About LEADTOOLS OCR Module

Add OCR technology to your applications quickly and easily.

LEADTOOLS OCR Module includes preset confidence and accuracy levels, artificial intelligence and built-in and user-defined lexicons for limiting the type of text to recognize within a particular zone. You can verify or correct text during and after recognition. LEADTOOLS can help with your OCR development and cut your programming time in half. With the LEADTOOLS OCR Module a developer can add many zoned areas to the same page and each zone can have its own options such as the OCR engine, filter and more.

Overview

With the LEADTOOLS OCR module a developer can add many zoned areas to the same page and each zone can have its own options such as the OCR engine, filter and much more. LEAD makes OCR development easier by presetting OCR properties that work for most images by default. And to improve recognition results, LEADTOOLS OCR supports custom dictionaries to recognize words that may only exist in the documents being recognized. Other OCR module features include support for over 100 languages, output document options like document margins, paragraph options and more, and new output formats.

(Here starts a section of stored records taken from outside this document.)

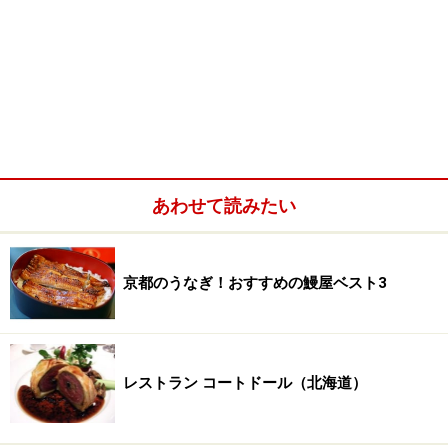
あわせて読みたい
京都のうなぎ！おすすめの鰻屋ベスト3
レストラン コートドール（北海道）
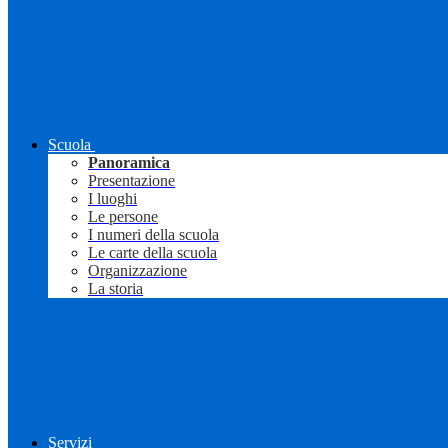
Scuola
Panoramica
Presentazione
I luoghi
Le persone
I numeri della scuola
Le carte della scuola
Organizzazione
La storia
Servizi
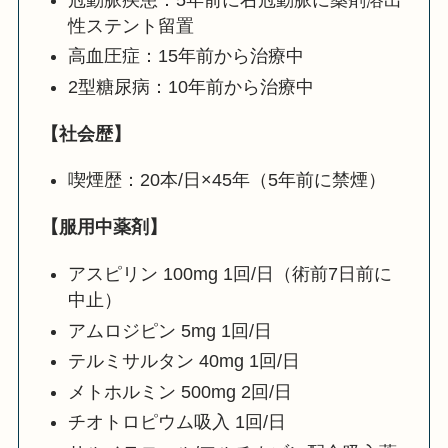
性ステント留置
高血圧症：15年前から治療中
2型糖尿病：10年前から治療中
【社会歴】
喫煙歴：20本/日×45年（5年前に禁煙）
【服用中薬剤】
アスピリン 100mg 1回/日（術前7日前に
中止）
アムロジピン 5mg 1回/日
テルミサルタン 40mg 1回/日
メトホルミン 500mg 2回/日
チオトロピウム吸入 1回/日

Three specialized OCR recognition engines are supported:

MOR OCR Engine

  • Supports 114 languages
  • Supports up to 500 zones on one image
  • Supports Omnifont, Draftdot24 and OCR-A filling methods
  • Supports character training to achieve improved accuracy
  • Provides 3 page-level accuracy and speed trade off settings including Accurate, Balanced and Fast
  • Provides Checking Subsystem based correction

MTX (Mtext) OCR Engine

  • The fastest of the selectable OCR engines
  • Support for 12 languages
  • Supports up to 64 zones on one image
  • Supports Omnifont, Draftdot9 and Draftdot24 filling methods
  • Provides 2 page-level accuracy and speed trade off settings including a combined Accurate & Balanced value and Fast
  • Provides Checking Subsystem based correction

FireWorX OCR Engine

  • Optimized for speed
  • Support for 54 languages
  • Supports up to 2,500 zones on one image
  • Supports Omnifont filling methods
  • Supports character training to achieve improved accuracy

Output formats supported:

  • Adobe PDF edited
  • Open eBook 1.0
  • XML
  • 2G Type 2
  • 2G Type 3
  • Over 40 output formats supported

Additional Features:

  • Recognize and export text, choosing from a variety of text, word processing, database, or spreadsheet file formats
  • Select the language of documents to be recognized. Choose from English, Danish, Dutch, Finnish, French, German, Italian, Norwegian, Portuguese, Russian, Spanish, or Swedish
  • Documents with multiple languages can be recognized
  • Set accuracy thresholds prior to recognition to control the accuracy of recognition
  • Learn, save and load character recognition data for similar documents. The software learns as a result of normal recognition, and acquires additional information by using the OCR's text verification system
  • Recognize text from 5 to 72 points in virtually any typeface
  • Increase recognition accuracy with built-in lexical classes and user defined lexicons
  • Verify or correct text during the recognition process based on confidence levels set prior to recognition. If a word or character falls within the set range, a dialog box can be brought up to allow the user to see the original image and the preliminary results of the recognition. From the dialog box, the user may make any necessary corrections to the recognized text
  • Automatically detect fax, dot matrix, and other degraded documents and compensate accordingly
  • Recognize all document pages at once while managing multiple pages of a document when pages are in different stages of processing (segmentation vs. recognition)
  • Recognize a document page(s) and export text in raw format to over 40 different formats including MS Word, PDF*, MS Excel, Dbase, WordPerfect and ScanSoft's defined mark-up language format (XDoc/XDoc Lite)
  • Automatically segment the page to correctly recognize text on pages with complex or irregular layouts, including tables, reverse video, and line art as well
  • Process both text and graphics. The recognition software's ability to distinguish graphics from text provides the basis of creating a compound document processing system
  • Process documents in two-page mode for open-faced books and magazines
  • Process images from newspapers with special image processing designed for newsprint
  • And more...

LEADTOOLS provides an interface to verify or correct text during the recognition. LEAD's OCR verification dialog ties the text being edited directly to the image, providing a visual reference to the original bitmap data. The OCR engine can perform Automatic area segmentation creating multi-layered zones, recognizing areas such as tables, rules, images and text. Or, you can manually designate up to 2500 such zones.

Fax, dot matrix and halftones can be preprocessed to improve recognition results. The OCR Engine supports major European and Scandinavian languages (Danish, Dutch, Finnish, French, German, Italian, Norwegian, Portuguese, Russian, Spanish, and Swedish) as well as English. Recognized text can be exported to more than 40 different formats, including MS Word, PDF*, MS Excel, Dbase, WordPerfect and ScanSoft's defined mark-up language format (XDoc/XDoc Lite). You get superior OCR processing speeds, for use in form recognition and processing applications.